I am reminded of “we must not tolerate intolerance”, and also the GNU GPL (license for using computer software), in which certain freedoms must be restricted (that of redistribution without source code, among others) in order to preserve overall freedom. Godel’s Incompleteness even comes to mind, with the power of self-reference.
It sounds like doublespeak to say that freedom must be restricted in order to preserve it, but clearly your freedom to position your fist is constrained by the location of my jaw.
Steve Sailer
Nov 13 2011 at 5:52pm
How do things work out for the Neo-Victorians at the end of “The Diamond Age” anyway?
Miguel Madeira
Nov 13 2011 at 8:06pm
An empirical evidence against these theory – in Portugal and Spain there are regions where the rural areas are divided in many small farms; and other regions where land ownership in (or was) in the hands of a small number of traditional families, being the majority of peasants wage-labourers.
In both Portugal and Spain, the “unequal” regions are the regions where, in popular folklore, the inhabitants have the reputation of being lazy.
[However, they are also the regions with a more hot wether; perhaps thisis the reason of the lazyness?]
Miguel Madeira
Nov 13 2011 at 8:10pm
More generally – I have the impression that societies with a reputation of “low work ethics” are also societies with big inequality, while “hard-work”, “self-discipline”, etc. are more typical of middle-class societies.
twv
Nov 13 2011 at 11:29pm
A booming high tech industry doesn’t really surprise me.

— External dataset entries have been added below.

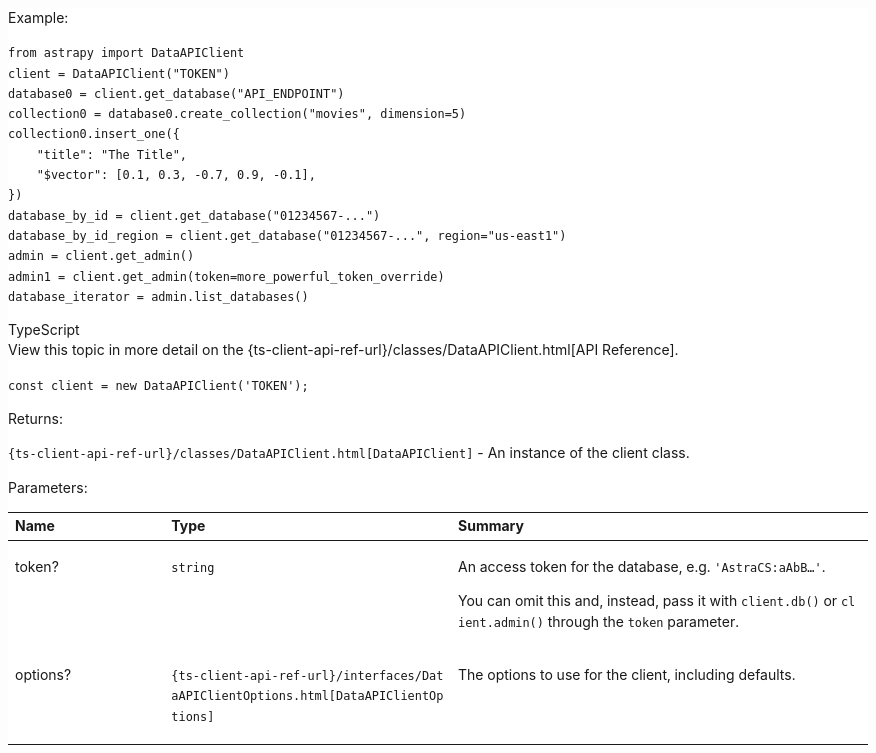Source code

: Example:

    from astrapy import DataAPIClient
    client = DataAPIClient("TOKEN")
    database0 = client.get_database("API_ENDPOINT")
    collection0 = database0.create_collection("movies", dimension=5)
    collection0.insert_one({
        "title": "The Title",
        "$vector": [0.1, 0.3, -0.7, 0.9, -0.1],
    })
    database_by_id = client.get_database("01234567-...")
    database_by_id_region = client.get_database("01234567-...", region="us-east1")
    admin = client.get_admin()
    admin1 = client.get_admin(token=more_powerful_token_override)
    database_iterator = admin.list_databases()

TypeScript  
View this topic in more detail on the
{ts-client-api-ref-url}/classes/DataAPIClient.html\[API Reference\].

    const client = new DataAPIClient('TOKEN');

Returns:

`{ts-client-api-ref-url}/classes/DataAPIClient.html[DataAPIClient]` - An
instance of the client class.

Parameters:

<table>
<colgroup>
<col style="width: 18%" />
<col style="width: 33%" />
<col style="width: 48%" />
</colgroup>
<thead>
<tr>
<th style="text-align: left;">Name</th>
<th style="text-align: left;">Type</th>
<th style="text-align: left;">Summary</th>
</tr>
</thead>
<tbody>
<tr>
<td style="text-align: left;"><p>token?</p></td>
<td style="text-align: left;"><p><code>string</code></p></td>
<td style="text-align: left;"><p>An access token for the database, e.g.
<code>'AstraCS:aAbB…​'</code>.</p>
<p>You can omit this and, instead, pass it with <code>client.db()</code>
or <code>client.admin()</code> through the <code>token</code>
parameter.</p></td>
</tr>
<tr>
<td style="text-align: left;"><p>options?</p></td>
<td
style="text-align: left;"><p><code>{ts-client-api-ref-url}/interfaces/DataAPIClientOptions.html[DataAPIClientOptions]</code></p></td>
<td style="text-align: left;"><p>The options to use for the client,
including defaults.</p></td>
</tr>
</tbody>
</table>
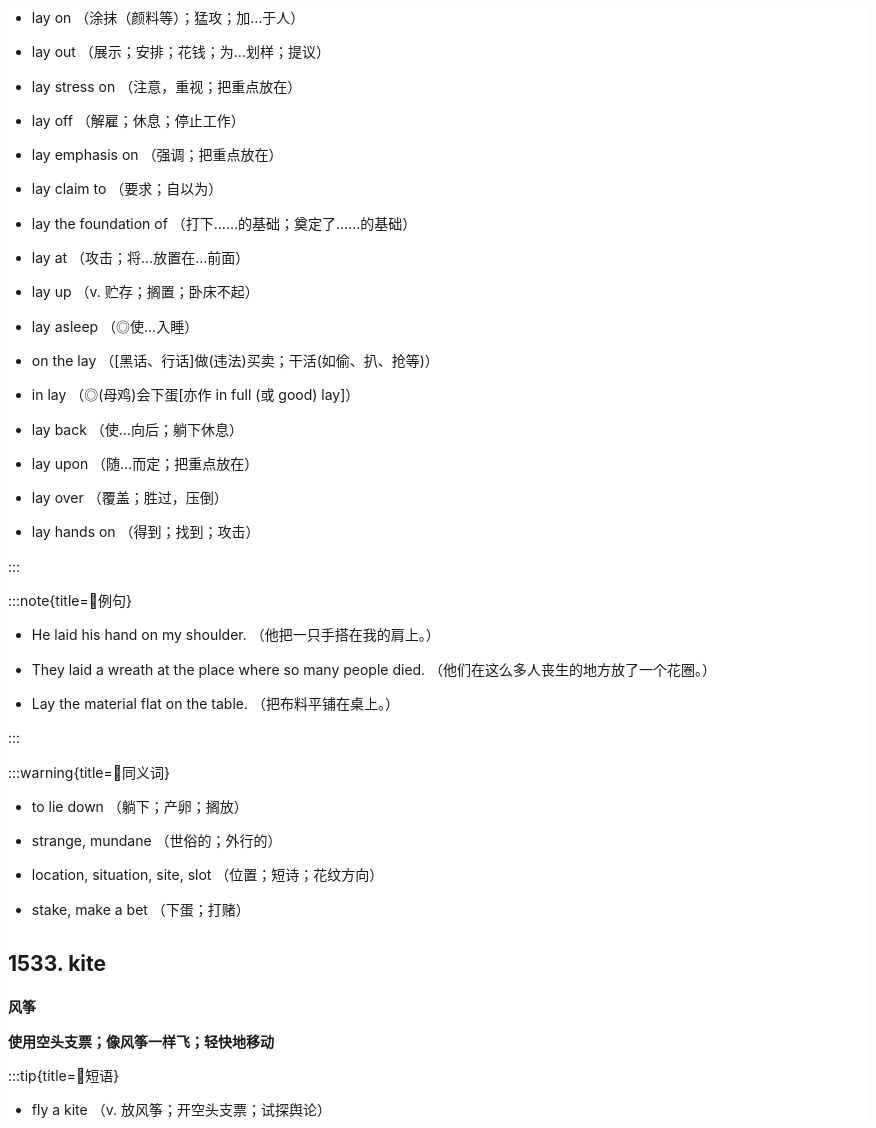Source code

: - lay on （涂抹（颜料等）；猛攻；加…于人）

- lay out （展示；安排；花钱；为…划样；提议）

- lay stress on （注意，重视；把重点放在）

- lay off （解雇；休息；停止工作）

- lay emphasis on （强调；把重点放在）

- lay claim to （要求；自以为）

- lay the foundation of （打下……的基础；奠定了……的基础）

- lay at （攻击；将…放置在…前面）

- lay up （v. 贮存；搁置；卧床不起）

- lay asleep （◎使…入睡）

- on the lay （[黑话、行话]做(违法)买卖；干活(如偷、扒、抢等)）

- in lay （◎(母鸡)会下蛋[亦作 in full (或 good) lay]）

- lay back （使…向后；躺下休息）

- lay upon （随…而定；把重点放在）

- lay over （覆盖；胜过，压倒）

- lay hands on （得到；找到；攻击）

:::

:::note{title=🎤例句}

- He laid his hand on my shoulder. （他把一只手搭在我的肩上。）

- They laid a wreath at the place where so many people died. （他们在这么多人丧生的地方放了一个花圈。）

- Lay the material flat on the table. （把布料平铺在桌上。）

:::

:::warning{title=🤔同义词}

- to lie down （躺下；产卵；搁放）

- strange, mundane （世俗的；外行的）

- location, situation, site, slot （位置；短诗；花纹方向）

- stake, make a bet （下蛋；打赌）


## 1533. kite

**风筝**

**使用空头支票；像风筝一样飞；轻快地移动**

:::tip{title=🤩短语}

- fly a kite （v. 放风筝；开空头支票；试探舆论）
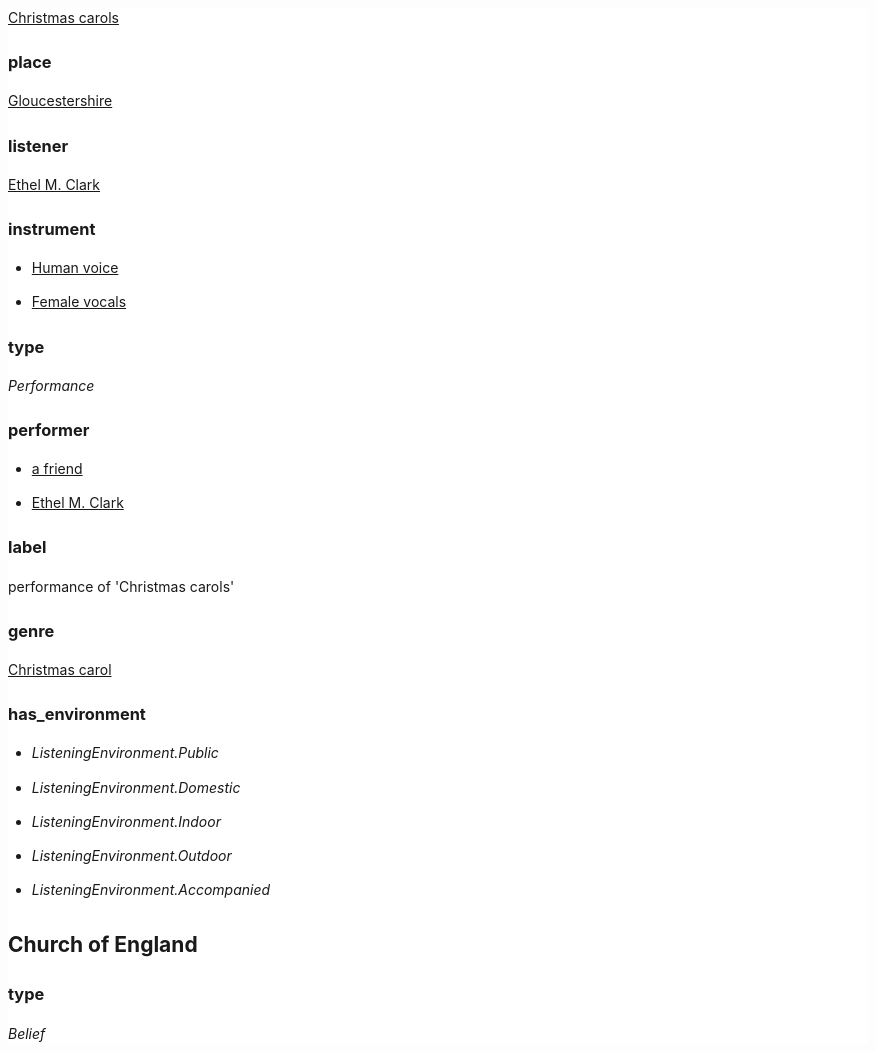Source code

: 
[Christmas carols](#Christmas-carols)

### place


[Gloucestershire](#Gloucestershire)

### listener


[Ethel M. Clark](#Ethel-M.-Clark)

### instrument

 - [Human voice](#Human-voice)

 - [Female vocals](#Female-vocals)

### type


*Performance*

### performer

 - [a friend](#a-friend)

 - [Ethel M. Clark](#Ethel-M.-Clark)

### label


performance of 'Christmas carols'

### genre


[Christmas carol](#Christmas-carol)

### has_environment

 - *ListeningEnvironment.Public*

 - *ListeningEnvironment.Domestic*

 - *ListeningEnvironment.Indoor*

 - *ListeningEnvironment.Outdoor*

 - *ListeningEnvironment.Accompanied*

## Church of England

### type


*Belief*

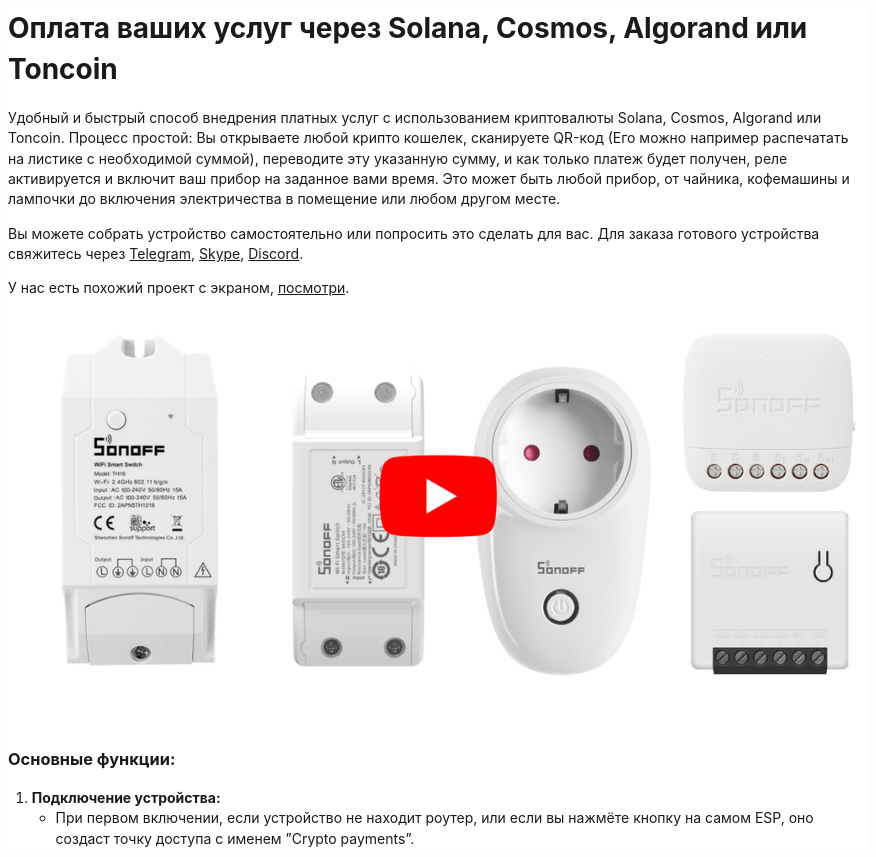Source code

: 
# Оплата ваших услуг через Solana, Cosmos, Algorand или Toncoin

 Удобный и быстрый способ внедрения платных услуг с использованием криптовалюты Solana, Cosmos, Algorand или Toncoin. Процесс простой: Вы открываете любой крипто кошелек, сканируете QR-код (Его можно например распечатать на листике с необходимой суммой), переводите эту указанную сумму, и как только платеж будет получен, реле активируется и включит ваш прибор на заданное вами время. Это может быть любой прибор, от чайника, кофемашины и лампочки до включения электричества в помещение или любом другом месте.

Вы можете собрать устройство самостоятельно или попросить это сделать для вас. Для заказа готового устройства свяжитесь через [Telegram](https://t.me/ESPiotDevice), [Skype](https://skype:renat2985?chat), [Discord](https://discord.com/invite/zaGaDuGe).

У нас есть похожий проект с экраном, [посмотри](https://github.com/renat2985/crypto_payment_touchScreen).


[![IMAGE ALT TEXT HERE](https://github.com/renat2985/crypto_payment_sonoff/blob/main/doc/intro4.png)](https://www.youtube.com/watch?v=zKdVJmzJNLM&list=PL6NJTNxbvy-LpsI6D_1RM6v5YWDvsm5j4)

### Основные функции:

1. **Подключение устройства:**
   - При первом включении, если устройство не находит роутер, или если вы нажмёте кнопку на самом ESP, оно создаст точку доступа с именем ”Crypto payments”.
     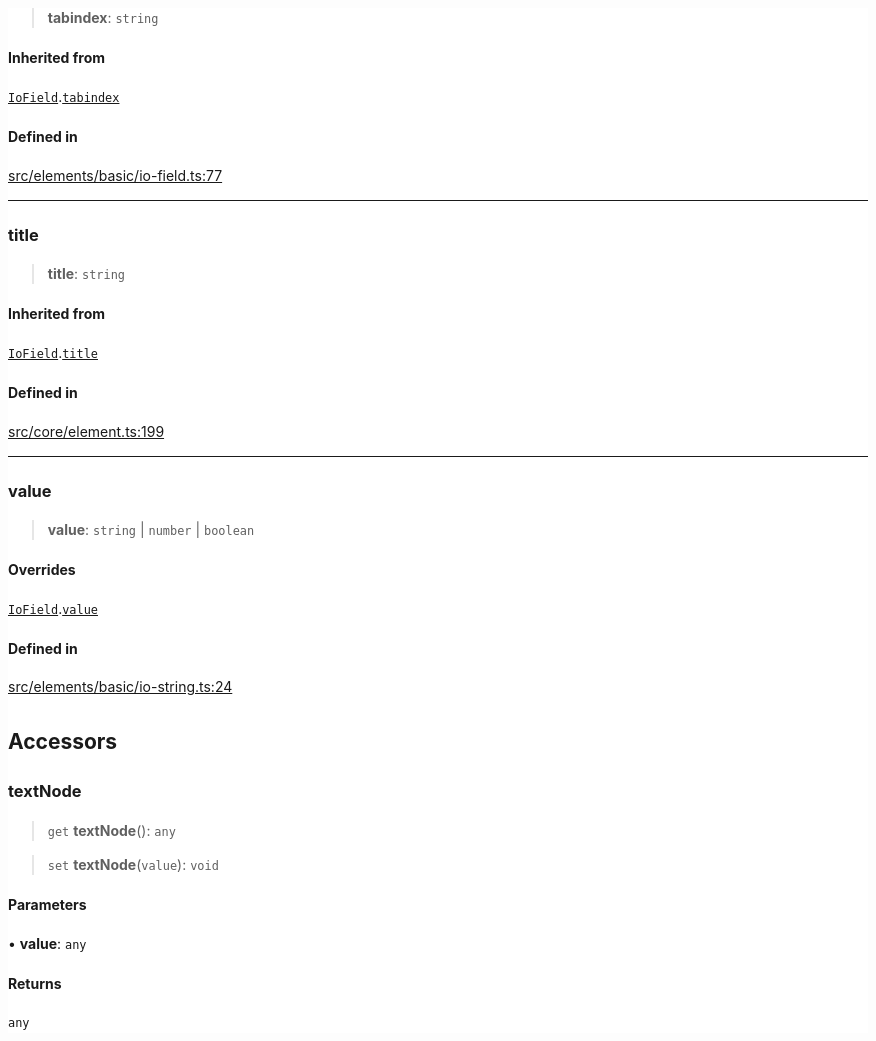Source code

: > **tabindex**: `string`

#### Inherited from

[`IoField`](IoField.md).[`tabindex`](IoField.md#tabindex)

#### Defined in

[src/elements/basic/io-field.ts:77](https://github.com/io-gui/io/blob/main/src/elements/basic/io-field.ts#L77)

***

### title

> **title**: `string`

#### Inherited from

[`IoField`](IoField.md).[`title`](IoField.md#title)

#### Defined in

[src/core/element.ts:199](https://github.com/io-gui/io/blob/main/src/core/element.ts#L199)

***

### value

> **value**: `string` \| `number` \| `boolean`

#### Overrides

[`IoField`](IoField.md).[`value`](IoField.md#value)

#### Defined in

[src/elements/basic/io-string.ts:24](https://github.com/io-gui/io/blob/main/src/elements/basic/io-string.ts#L24)

## Accessors

### textNode

> `get` **textNode**(): `any`

> `set` **textNode**(`value`): `void`

#### Parameters

• **value**: `any`

#### Returns

`any`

The Internet and computing tech are absolutely essential to my daily life now. Facing diminished income, I’d not forsake my iPad or my computers. I’d probably cut back on a car trip, a restaurant meal.
If this is a general feeling, consumer preferences have changed.
This is a good sign. It shows that civilization in the virtual dimension, at least, is on the ascendancy. We won’t give up our virtual lives unless you pry them from our cold, deaf fingers.
Lord
Nov 14 2011 at 11:55am
If you actually look at unemployment in science and tech industries, it is higher than average for those with bachelor’s degrees. See Angry Bear for example. Tech may be doing better but those with tech degrees must have chosen the wrong degrees!